To appropriately vet potential conflicts and NCAA compliance-related issues, universities should consider how student-athletes will communicate with the school regarding potential NIL agreements in advance of their execution. Encouraging student-athletes to disclose opportunities up front could prevent complications that may arise from unwinding impermissible agreements. Any advance notice requirements should, to the extent possible, preserve flexibility for student-athletes seeking to capitalize on unique NIL opportunities that may present themselves on short notice (e.g., appearances following a game-winning score or a significant team victory or championship).  

Autographs and Memorabilia 

One likely and easily accessible source of NIL income for student-athletes is autograph signings. Universities should consider addressing autograph and memorabilia-related activities in their policies to ensure that student-athletes understand any limitations, including when and where signings may occur, the types of items that may be signed, and whether memorabilia incorporating university marks can be used. In particular, schools should be mindful of NCAA rules that prohibit student-athletes from selling team-issued apparel and equipment, such as jerseys, sneakers, and cleats. 

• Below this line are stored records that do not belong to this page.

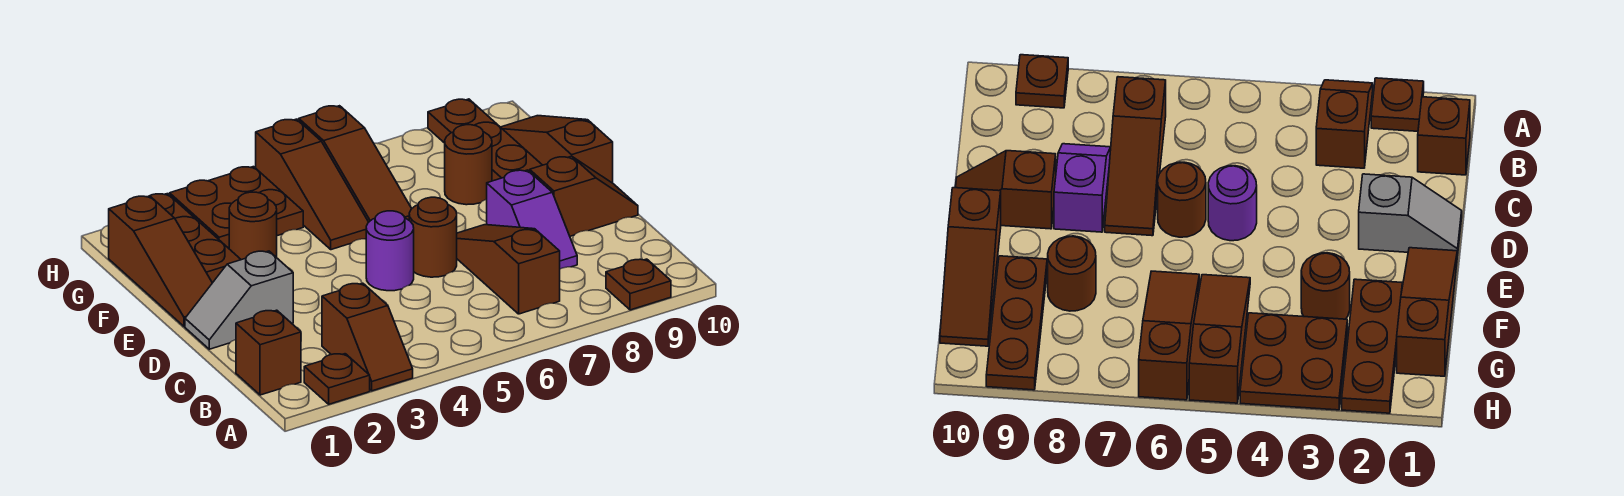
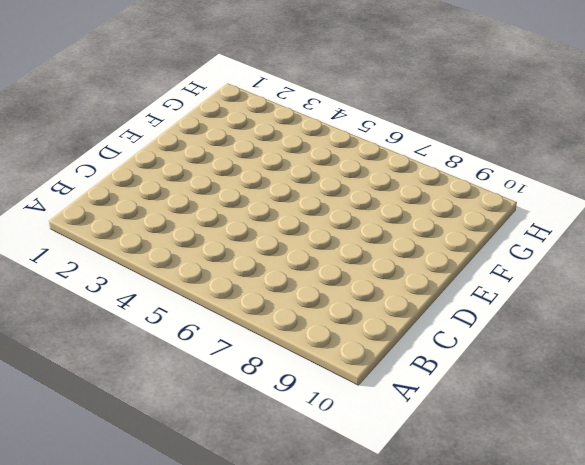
none -> brown plate A2 level 1
none -> brown slope A3:B3 level 1 top B
none -> brown plate A9 level 1

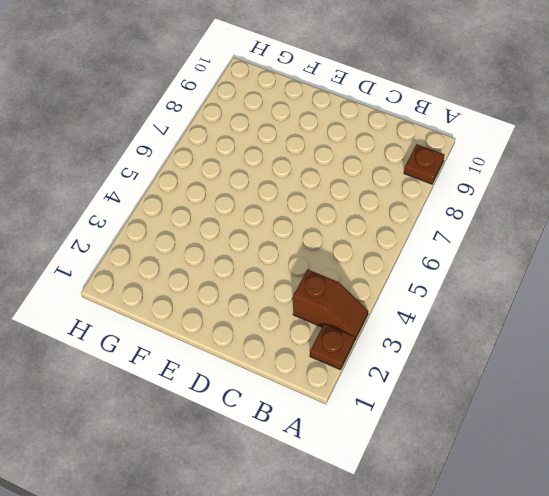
none -> brown brick B1 level 1
none -> brown slope B7:D7 level 1 top B
none -> purple slope C8:D8 level 1 top D

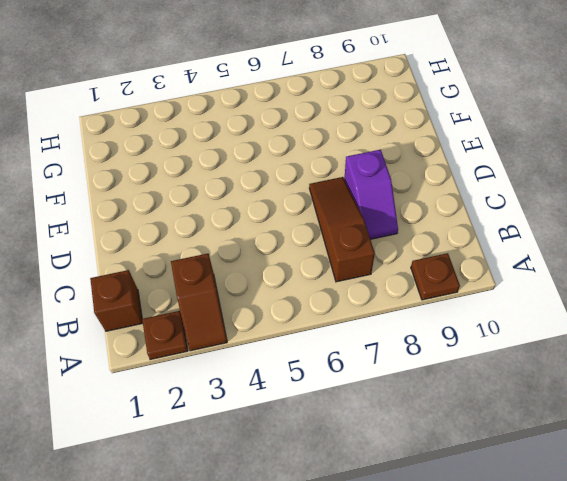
none -> grey slope D1:D2 level 1 top 2
none -> purple round brick D5 level 1
none -> brown round brick D6 level 1

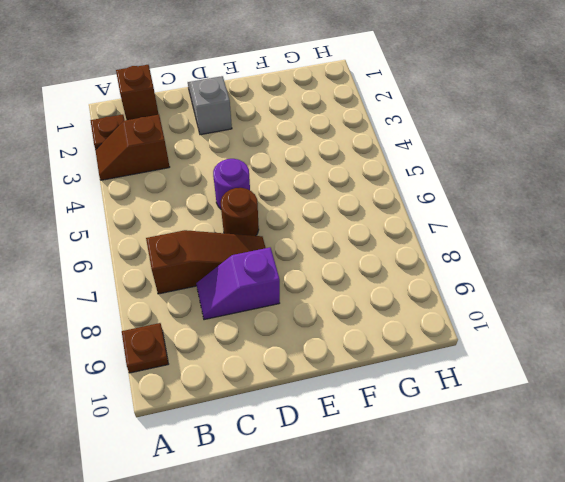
none -> brown slope D9:D10 level 1 top 9
none -> brown slope E1:G1 level 1 top G
none -> brown slope E10:G10 level 1 top E

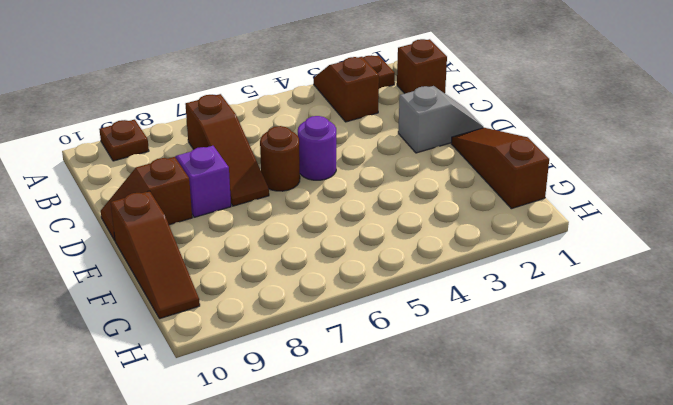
none -> brown plate F2:H2 level 1
none -> brown round brick F3 level 1
none -> brown slope F5:H5 level 1 top H

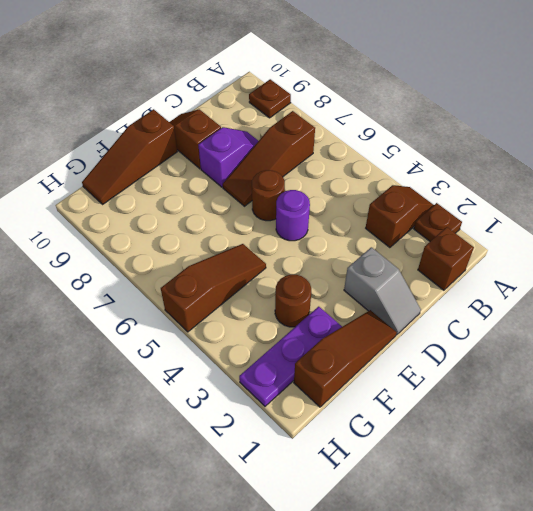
purple plate F2:H2 level 1 -> brown plate F2:H2 level 1
none -> brown slope F6:H6 level 1 top H
none -> brown round brick F8 level 1
none -> brown plate F9:H9 level 1

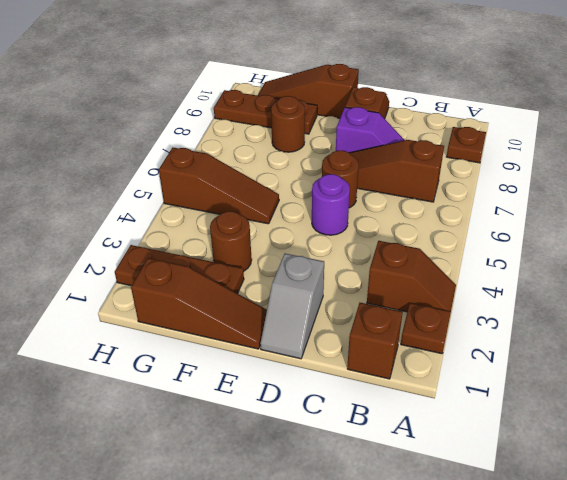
none -> brown slope F6:H6 level 1 top H
none -> brown plate G3:H4 level 1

Agents and Other Professional Service Providers 

The NCAA's interim policy permits student-athletes to use professional service providers, such as agents, marketing representatives, and attorneys, to help them identify and negotiate the terms of NIL opportunities. Universities should consider how student-athletes will disclose when they have retained the services of an agent or attorney, particularly where required by state law or where licensure issues exist. In addition, universities should encourage student-athletes to seek professional advice for questions relating to their personal NIL activities, such as business formation; taxes; eligibility for need-based financial aid, including Pell Grants; and immigration status.  

Dispute Resolution  

Given the newness and evolving nature of NIL rules, disputes among universities, student-athletes, and third parties seem inevitable. Universities should consider what internal dispute resolution processes they will use to address such issues, which could include escalating disagreements to a senior athletic department administrator or a neutral third party to mediate disputes. An excellent tool to avoid conflicts and potential litigation, however, is for a university to be thoughtful and proactive in setting forth reasonable rules in a comprehensive NIL policy that is shared with student-athletes and their representatives.

Three Key Takeaways 

  1. Universities should clearly articulate their rules and expectations for NIL activities to ensure that student-athletes, coaches, athletic department administrators, and other stakeholders are equipped with the information necessary to pursue legitimate, permissible opportunities and avoid impermissible activities. 
  2. Universities should proactively implement processes designed to monitor compliance with their NIL policies to manage potential litigation risk and prevent NCAA rule violations that could jeopardize student-athlete eligibility.
  3. Universities should remain nimble and adjust their NIL policies based on real-world experiences, while remaining vigilant to identify and prevent abuses of this new system through pay-for-play arrangements and impermissible recruiting inducements disguised as NIL compensation.